--- Task to complete ---
Which lines of the data below hold "ХЛЕБ"? Copy each of them.

--- Given records ---
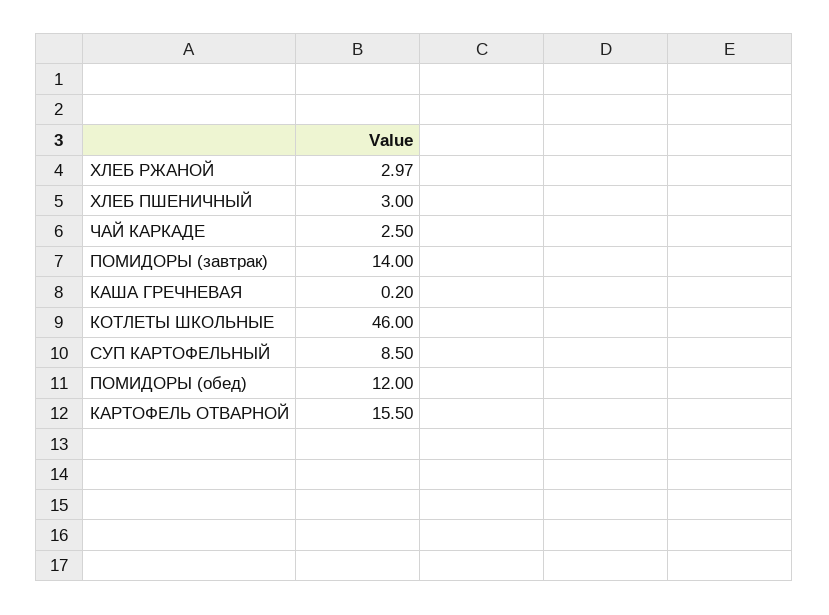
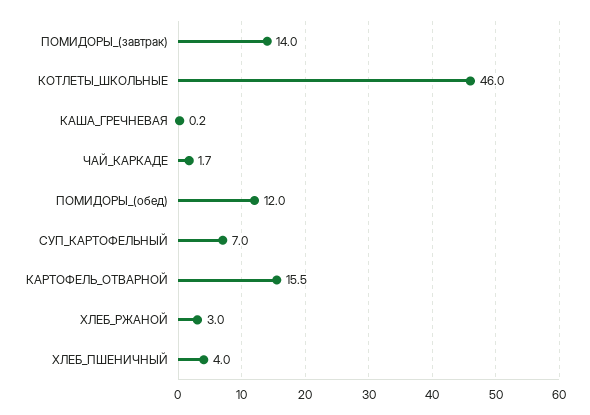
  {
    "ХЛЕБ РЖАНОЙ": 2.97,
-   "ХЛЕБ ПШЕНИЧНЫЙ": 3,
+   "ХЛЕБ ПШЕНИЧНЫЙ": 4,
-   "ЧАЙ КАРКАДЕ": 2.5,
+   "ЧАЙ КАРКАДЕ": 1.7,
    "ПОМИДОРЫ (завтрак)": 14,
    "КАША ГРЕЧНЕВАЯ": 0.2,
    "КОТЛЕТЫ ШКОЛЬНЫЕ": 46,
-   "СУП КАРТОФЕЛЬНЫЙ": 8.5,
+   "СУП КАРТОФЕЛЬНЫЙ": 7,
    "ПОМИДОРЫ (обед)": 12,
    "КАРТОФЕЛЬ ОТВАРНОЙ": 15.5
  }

--- Response box ---
    "ХЛЕБ РЖАНОЙ": 2.97,
-   "ХЛЕБ ПШЕНИЧНЫЙ": 3,
+   "ХЛЕБ ПШЕНИЧНЫЙ": 4,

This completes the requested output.